THOUGH THE international stakes in Pakistan's stability are high, that country's domestic power struggles remain intensely intramural. It is all too easy for foreigners, and even gullible sectors of the Pakistani public, to be fooled by appearances.
A case in point was the high drama yesterday, when twice-removed prime minister Benazir Bhutto declared she would lead a rally of her Pakistan People's Party against General Pervez Musharraf's state of emergency. The world saw soldiers preventing the march by surrounding her house with barbed wire and rounding up her party's activists. The effect was to make Bhutto look like a brave leader of the opposition to military dictatorship.
The reality is less clear-cut.
The parties involved have spoken openly about American sponsorship of a political deal between Musharraf and Bhutto. A complicating factor in their negotiations is that neither one wants to appear to be the pawn or the favorite of Washington.
Consequently, the two sides are fulfilling elements of the deal while insisting they have not been able to come to terms with each other. Musharraf, after all, had corruption charges dropped against Bhutto, enabling her to return from exile. In return, legislators from her Pakistan People's Party allowed Musharraf to be reelected president last month by the outgoing Parliament, despite a constitutional prohibition against one person simultaneously holding the positions of army chief and president.

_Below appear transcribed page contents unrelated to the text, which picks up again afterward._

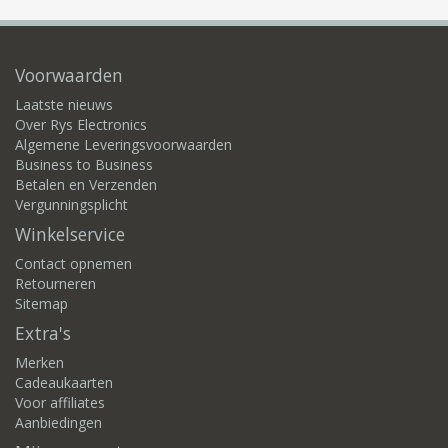
Voorwaarden
Laatste nieuws
Over Rys Electronics
Algemene Leveringsvoorwaarden
Business to Business
Betalen en Verzenden
Vergunningsplicht
Winkelservice
Contact opnemen
Retourneren
Sitemap
Extra's
Merken
Cadeaukaarten
Voor affiliates
Aanbiedingen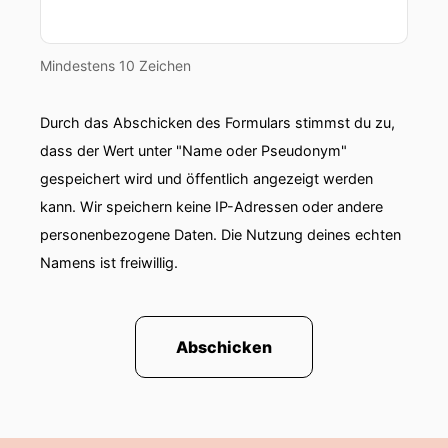
00:01:14: Sandra ist nicht inkompe- tent!
Mindestens 10 Zeichen
00:01:17: Sandra landet ein Team von zwölf
Leuten.
Durch das Abschicken des Formulars stimmst du zu,
00:01:21: Ihre Projekte laufen ihre Mitarbeiter
dass der Wert unter "Name oder Pseudonym"
schätzen sie aber Sandra lebt seit Jahren mit
gespeichert wird und öffentlich angezeigt werden
einem unsichtbaren Begleiter der er jede
kann. Wir speichern keine IP-Adressen oder andere
berufliche Situation vergiftet der permanenten
Angst davor, was andere über sie denken.
personenbezogene Daten. Die Nutzung deines echten
Namens ist freiwillig.
00:01:40: Auf Englisch gibt es dafür seit einiger
Zeit eine eingängige Abkürzung – FOPO Fear of
People's Opinion.
Abschicken
00:01:49: Und was harmlos klingt wie ein Trend
aus den sozialen Medien ist für viele Menschen
bitterer Berufsalterg.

The elegance of their unacknowledged understanding is that each still holds a card of great value to the other. Musharraf needs Parliament to accept the legitimacy of his election by the previous federal and provincial assemblies. This is a favor Bhutto may eventually be able and willing to grant. And for Bhutto ever to regain the office she covets, Musharraf will have to undo the constitutional ban prohibiting anyone from serving more than two terms.
The fact that Bhutto was allowed to speak on government television yesterday, denying that she has been talking directly to Musharraf and demanding that he end the state of emergency, suggests that the two sides are continuing to coordinate their actions. She is leaving the door open for Musharraf to remain in power; he is protecting her from suicidal assassins while giving her a platform to appear the people's democratic champion.

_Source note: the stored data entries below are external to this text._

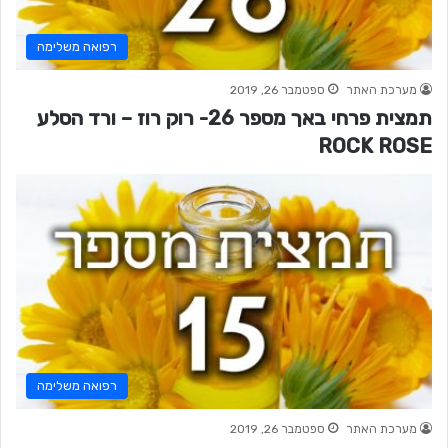
רפואה משלימה
מערכת האתר
ספטמבר 26, 2019
תמצית פרחי באך מספר 26- רוק רוז – ורד הסלע
ROCK ROSE
רפואה משלימה
מערכת האתר
ספטמבר 26, 2019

This is a political shadow play. Many Pakistanis know that Bhutto's family and entourage presided over egregiously corrupt and incompetent governments, and that Musharraf's military cronies have been placed in key business sinecures from which they control a large swath of Pakistan's economy.

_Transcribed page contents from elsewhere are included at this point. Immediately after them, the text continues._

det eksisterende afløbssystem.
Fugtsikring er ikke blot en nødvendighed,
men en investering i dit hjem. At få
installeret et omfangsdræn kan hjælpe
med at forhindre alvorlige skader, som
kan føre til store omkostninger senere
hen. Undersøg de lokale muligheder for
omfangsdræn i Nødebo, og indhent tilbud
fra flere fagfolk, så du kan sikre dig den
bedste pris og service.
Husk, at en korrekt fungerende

Amid all this intrigue, the current prime minister, the apolitical former Citibank executive Shaukat Aziz, has fostered stunning economic growth in the last few years, without the corruption of his predecessors. His stewardship comes much closer to the ideals of competence, transparency, and accountability than to Bhutto's penchant for feudal privilege or Musharraf's for Napoleonic authoritarianism. Whatever the outcome of the Bhutto-Musharraf shadow play, Pakistan needs the kind of good governance it has had from Aziz.